Fig. 5: Foxf2 suppresses Cxcl5 directly and indirectly.

Heatmap of RNA-Seq analysis of control and Foxf2-expressing WPMY-1 (N = 3 each) (a), in vitro cultured control and Foxf2-expressing mouse prostate stromal cells (N = 3 each) (b), and FACS-isolated control (N = 3) and Foxf2-expressing (N = 4) mouse prostate stromal cells from in vivo RM-1 tumors (b). Heatmaps depict fold changes in experiment versus control. Each gene is centered on average of control. c, d Gene ontology analyses of RNA-Seq analyses. e CAF gene signature scoring comparing Foxf2 overexpression (OE) with control WPMY-1 cells. Bars represent standard error. P-values by two-sided t-test. f Western blot analysis using control and Foxf2-expressing mouse prostate stromal cells. LPS: lipopolysaccharide.

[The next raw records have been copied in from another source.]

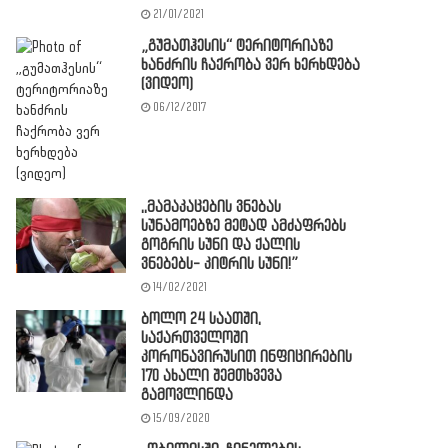
21/01/2021
„გუმათჰესის“ ტერიტორიაზე
ხანძრის ჩაქრობა ვერ ხერხდება
(ვიდეო)
06/12/2017
,,მამაკაცების ვნებას
სუნამოებზე მეტად ამძაფრებს
გოგრის სუნი და ქალის
ვნებებს- კიტრის სუნი!”
14/02/2021
ბოლო 24 საათში,
საქართველოში
კორონავირუსით ინფიცირების
170 ახალი შემთხვევა
გამოვლინდა
15/09/2020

Experiments were repeated for three times with similar observation. qRT-PCR of Cxcl5 in control and Foxf2-expressing mouse prostate stromal cells transduced with and without super IκBα (g) or dominant negative STAT3 (dnSTAT3) (h). Dot plots show means ± s.d. of Cxcl5 expression from 3 independent experiments. Two-way ANOVA with Tukey’s multiple comparison test (i) ChIP analysis of Foxf2 binding at promoter of Cxcl5 in mouse prostate stromal cells. TSS: transcription start site. Loci at Ch.15 and Pdgfrα serve as negative and positive binding controls, respectively. Dot plot shows means ± s.d. of relative enrichment from 3 independent experiments. Two-sided unpaired t-test. Luciferase reporter assays determine activity of Cxcl5 reporter with and without mutations in putative Foxf2 (j) or NF-κB (k) binding sites in control and Foxf2-expressing mouse prostate stromal cells. Data represent means ± s.d. from 3 (j)−6(k) experiments. Two-sided unpaired t-test. Source data are provided as a Source Data file.